L'oasis de Siwa est une oasis urbaine d'Égypte, située entre la dépression de Qattara et la Grande mer de sable, dans le désert occidental, à 50 km à l'est de la frontière libyenne et à 560 km de la capitale. L'oasis de Siwa semble sortir de nulle part, ses vergers luxuriants et verts scintillant comme un mirage dans le désert aride et inhospitalier qui l'entoure. Plus de 300 sources et ruisseaux d'eau douce alimentent cette oasis isolée dans le désert, nourrissant 300 000 palmiers dattiers et 70 000 oliviers.
D'immenses lacs d'eau salée viennent s'ajouter à ce paysage spectaculaire. Isolée au bord de la Grande Mer de Sable, Siwa est restée inchangée et peu visitée pendant des siècles. Des routes relient désormais Siwa à Marsa Matrouh, sur la côte méditerranéenne, et à l'oasis de Bahariyya, au sud-est, ce qui entraîne un afflux de touristes dans la région.
Les ruines de l'ancienne ville en briques crues de Shali dominent la place principale de Siwa. Construite en 1203 pour accueillir les 40 survivants d'une attaque tribale contre la colonie voisine d'Aghurmi, cette ville fortifiée au sommet d'une colline a protégé toute la population de Siwa pendant des siècles. Bien que les maisons aient été abandonnées en 1926 après de fortes pluies, le dédale de rues escarpées peut encore être exploré.
Près du centre-ville de Siwa, le musée House of Siwa présente une collection de vêtements, de bijoux et d'objets artisanaux typiques de la région. Ce musée est l'œuvre d'un ambassadeur canadien qui craignait que le tourisme ne menace le mode de vie traditionnel de Siwa.

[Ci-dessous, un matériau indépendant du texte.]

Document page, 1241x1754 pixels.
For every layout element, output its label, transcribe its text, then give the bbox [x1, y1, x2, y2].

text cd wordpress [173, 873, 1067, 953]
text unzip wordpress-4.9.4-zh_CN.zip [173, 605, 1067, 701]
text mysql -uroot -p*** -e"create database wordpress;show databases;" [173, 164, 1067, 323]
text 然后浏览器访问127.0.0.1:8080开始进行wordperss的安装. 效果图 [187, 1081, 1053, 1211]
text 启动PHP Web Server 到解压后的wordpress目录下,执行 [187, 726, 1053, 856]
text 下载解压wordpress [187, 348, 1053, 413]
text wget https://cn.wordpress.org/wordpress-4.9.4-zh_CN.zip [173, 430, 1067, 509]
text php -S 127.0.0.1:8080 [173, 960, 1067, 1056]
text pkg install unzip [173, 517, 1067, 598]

À une courte distance au nord de la ville, la montagne calcaire des morts, ou Jebel al-Mawta, est criblée de tombes datant de la 26e dynastie et de l'ère ptolémaïque. Lorsque les combats se sont étendus à Siwa pendant la Seconde Guerre mondiale, les Siwans se sont abrités dans les tombes pour échapper aux bombardements. La tombe de Si-Amun, datant du IIIe siècle avant J.-C., contient des scènes représentant le défunt - un Siouan d'origine grecque - avec sa famille et les dieux.
À environ 3 km (2 miles) à l'est de Siwa, le temple de l'Oracle, construit entre 663 et 525 avant J.-C., se dresse sur un rocher qui était autrefois au cœur de l'ancienne colonie d'Aghurmi. La renommée de l'Oracle était grande et Alexandre le Grand est venu la consulter ici en 332 avant J.-C. après avoir libéré l'Égypte de la domination perse.
Bien que le temple soit actuellement en grande partie en ruines, la montée raide jusqu'au sommet vaut la peine pour la vue imprenable qu'elle offre sur les palmiers et les lacs en contrebas.
Plus à l'est, tout ce qui reste de l'immense temple d'Amon de la 30e dynastie est un mur décoré de bas-reliefs et un grand tas de gravats. Le temple a probablement été construit par Nectanebo II au cours du IVe siècle av.
À une courte distance se trouve la piscine de Cléopâtre. Malgré son nom, Cléopâtre ne s'est jamais baignée ici, mais de nombreuses personnes s'aventurent dans la piscine circulaire pour nager, sans être découragées par les algues qui flottent à la surface de l'eau et les badauds qui observent depuis le chemin très fréquenté.
Un meilleur endroit pour se baigner se trouve sur l'île Fatnis (également connue sous le nom d'île de la fantaisie), sur le lac salé Birket Siwa, à 6 km (4 miles) à l'ouest de la ville. Une étroite chaussée mène à l'île, qui est couverte de palmiers luxuriants et possède une piscine d'eau douce idyllique et isolée en son centre. L'île est accessible en vélo ou en charrette à âne depuis Siwa.